Résumé (quotidien Les Echos du 12 juin 2007) :

Cinquante-huit communes jadis industrielles connaissent depuis près de cinquante ans un net déclin démographique. La majorité se concentre en Lorraine et dans le Massif central.

Ville ne rime pas toujours avec croissance démographique, selon une étude de la revue « Population & Avenir », qui se penche sur l’évolution de la population de communes industrielles entre 1962, amorce du déclin démographique dans plusieurs bassins industriels, et 1999, date du dernier recensement exhaustif. Le rapport dénombre 58 communes anciennement industrielles dont la population a diminué d’au moins un tiers sur la période. La Lorraine et un grand Massif central sont touchés de plein fouet, regroupant les trois quarts des villes concernées.

Cette forte concentration géographique découle de la répartition inégale de l’industrie en France du XIXe siècle jusqu’aux années 1960, essentiellement basée dans la moitié est du pays. La seconde raison pointe les problèmes de reconversion. Le déclin ne se constate que lorsque l’économie locale, basée sur une mono-activité ayant périclité, n’a pas été remplacée.

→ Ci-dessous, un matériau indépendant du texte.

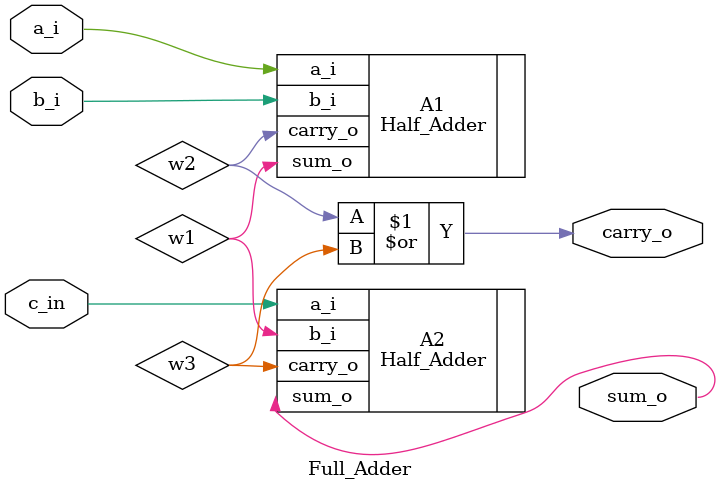
<source format=v>
`timescale 1ns / 1ps


module Full_Adder(
    input a_i,
    input b_i,
    input c_in,
    output sum_o,
    output carry_o
   );
    wire w1, w2, w3;
    
    
    Half_Adder A1(.a_i(a_i), .b_i(b_i), .sum_o(w1), .carry_o(w2));
    Half_Adder A2(.a_i(c_in), .b_i(w1), .sum_o(sum_o), .carry_o(w3));
    or G1(carry_o, w2, w3);
endmodule

</source>
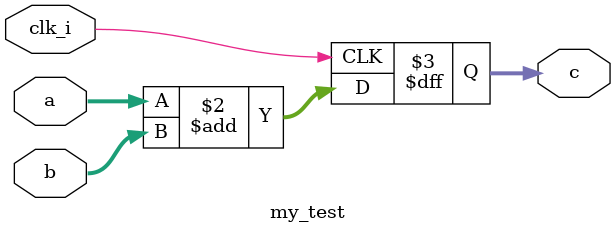
<source format=v>

`timescale 1ps/1ps

module my_test  (

                        clk_i,

                      a,
					  b,
					  c
				

                      );

    input             clk_i;

    input  [ 7: 0]    a;
    input  [ 7: 0]    b;
    output [ 8: 0]    c;

reg [ 8: 0]    c;

always @(posedge clk_i )
begin
    c  <=   a  +  b  ;
end


endmodule

</source>
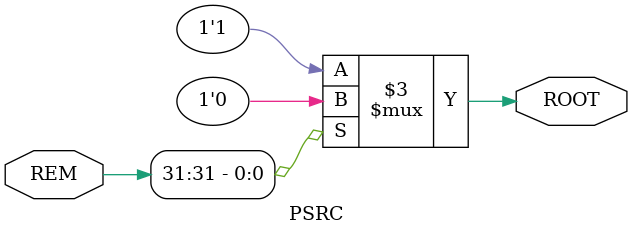
<source format=sv>

module PSRC(
	input  logic [31:0] REM,	// Calculated Remainder  
	output logic        ROOT	// Computed digit of root
);


always_comb begin
// Check value and set root
	if (REM[31]) begin 
		ROOT = 0;
	end else begin 
		ROOT = 1;
	end
end
endmodule

</source>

La Lorraine détient le record du nombre de villes en déclin avec 24 points noirs, soit 40 % de l’ensemble. Celles-ci, principalement situées en Meurthe-et-Moselle (17), ont connu une baisse moyenne de 40 % de leur population et correspondent au bassin ferrifère lorrain.

Trois ensembles sont particulièrement frappés : la vallée de l’Orne, qui se caractérisait par ses usines sidérurgiques et métallurgiques, les bassins miniers ferrifères de Bouligny-Tucquegnieux et enfin le bassin de Longwy, dont le programme européen de reconversion n’a pas encore enrayé le processus de dépeuplement. Le Massif central connaît le déclin le plus intense. Les 21 communes de la zone (dans le Gard, le Tarn, l’Aveyron et le Puy-de-Dôme) ont vu chuter leur population en moyenne de moitié entre 1962 et 1999. La perte démographique concerne essentiellement des bassins houillers, tels ceux d’Alès, de Decazeville et de Carmaux. Le déclin a aussi touché des villes à dominante textile.

Dans le reste du territoire métropolitain, les 13 communes restantes sont surtout minières. Le Nord-Pas-de-Calais n’en compte que 5 mais l’Isère 2. Sochaux ayant un profil particulier. Le dépeuplement n’est pas là lié à un effondrement économique mais aux réductions importantes de main-d’oeuvre, non compensées par le développement suffisant d’autres activités. L’étude confirme que l’adaptation et la diversification des activités sont une des clefs de la pérennité d’une ville.

I. F.

Commentaire :

L’article a joué un rôle important dans la progression de ma réflexion intellectuelle, puisque c’est la première fois que j’abordais la thématique du déclin urbain. Il m’a permis de voir que la France n’était pas épargnée par le phénomène, ce qui avait été plus ou moins ignoré jusqu’ici dans la recherche urbaine en France. C’est avec cet article que j’ai pu prendre ensuite contact avec d’autres géographes travaillant sur la thématique du déclin urbain dans le monde, comme Sylvie Fol et Emmanuèle Sabot, ou travaillant sur les villes concernées mais avec un angle d’approche paysager. comme Simon Edelblutte. 

Impact :

Ce fut le premier article que j’ai réalisé seul cité dans la presse nationale, en l’occurence Les Echos. Malheureusement, ma notoriété étant presque nulle à l’époque, le journaliste n’a pas cité le nom de l’auteur de l’article, mentionnant juste Population & Avenir.

1) Les Echos. 12 juin 2007. Rubrique Régions. Page 7. « La Lorraine et le Massif Central touchés par le déclin des petites villes ». I.F.

2) Cité par Simon EDELBLUTTE dans le texte page 359 et en bibliographie page 367. « La reconversion des anciennes villes-usines européennes, ou la question de la survie urbaine ». BAGF. 2010-3.